DIRECTIVE
Could you copy each line of the entries that contains "input"?

(Beginning of RECORDS SHOWN)

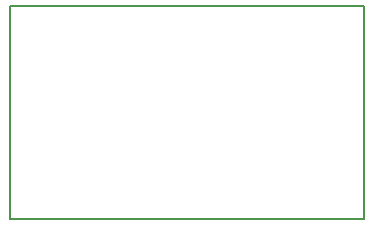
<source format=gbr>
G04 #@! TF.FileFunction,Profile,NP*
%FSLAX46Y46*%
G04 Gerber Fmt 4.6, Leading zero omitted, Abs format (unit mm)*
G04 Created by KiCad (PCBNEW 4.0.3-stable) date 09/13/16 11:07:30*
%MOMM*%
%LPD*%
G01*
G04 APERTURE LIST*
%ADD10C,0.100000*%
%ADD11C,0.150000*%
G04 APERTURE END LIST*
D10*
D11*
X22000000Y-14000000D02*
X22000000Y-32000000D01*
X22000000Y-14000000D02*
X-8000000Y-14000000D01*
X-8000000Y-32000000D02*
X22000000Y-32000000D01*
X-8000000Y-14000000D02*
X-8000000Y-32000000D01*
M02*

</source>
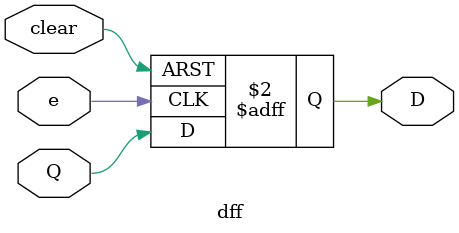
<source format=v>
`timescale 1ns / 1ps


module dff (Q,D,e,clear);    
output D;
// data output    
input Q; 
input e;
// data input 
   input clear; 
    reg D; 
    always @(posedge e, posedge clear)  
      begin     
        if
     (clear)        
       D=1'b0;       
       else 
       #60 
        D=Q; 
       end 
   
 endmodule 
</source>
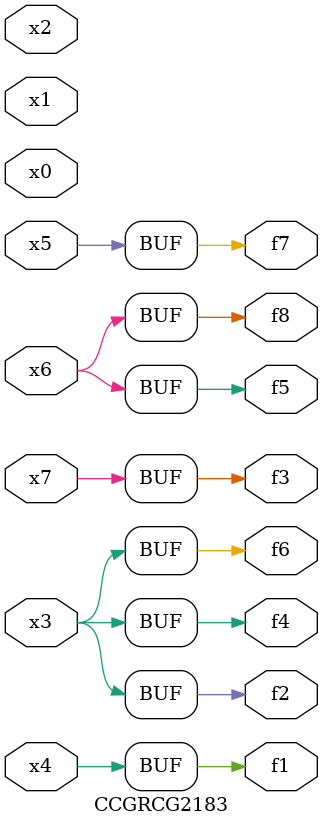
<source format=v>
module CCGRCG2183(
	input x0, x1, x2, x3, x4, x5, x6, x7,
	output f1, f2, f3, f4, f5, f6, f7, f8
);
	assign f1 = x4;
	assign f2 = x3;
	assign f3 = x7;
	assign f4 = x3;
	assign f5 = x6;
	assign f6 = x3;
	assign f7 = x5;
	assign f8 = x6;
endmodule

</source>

(End of RECORDS SHOWN)
(Beginning of RECORDS SHOWN)

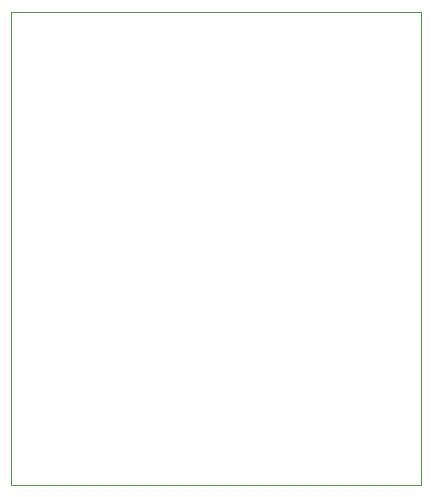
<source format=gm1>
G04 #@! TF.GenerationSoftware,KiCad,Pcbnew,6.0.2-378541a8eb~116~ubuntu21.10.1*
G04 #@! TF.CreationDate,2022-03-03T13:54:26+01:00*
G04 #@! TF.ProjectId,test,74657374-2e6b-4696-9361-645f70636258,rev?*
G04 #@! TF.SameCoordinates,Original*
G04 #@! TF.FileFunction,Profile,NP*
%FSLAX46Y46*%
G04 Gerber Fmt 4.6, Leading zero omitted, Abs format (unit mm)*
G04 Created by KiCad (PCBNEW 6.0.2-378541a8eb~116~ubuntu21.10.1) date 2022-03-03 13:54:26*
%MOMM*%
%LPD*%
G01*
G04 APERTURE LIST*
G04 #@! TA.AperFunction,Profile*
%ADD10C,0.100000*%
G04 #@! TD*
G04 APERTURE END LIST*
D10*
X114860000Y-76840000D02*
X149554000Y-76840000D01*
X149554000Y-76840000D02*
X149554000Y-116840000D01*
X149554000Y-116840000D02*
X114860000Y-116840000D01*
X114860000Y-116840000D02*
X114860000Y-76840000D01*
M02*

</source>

(End of RECORDS SHOWN)

ANSWER FOR THE TASK
input Q; 
input e;
// data input 
   input clear; 
	input x0, x1, x2, x3, x4, x5, x6, x7,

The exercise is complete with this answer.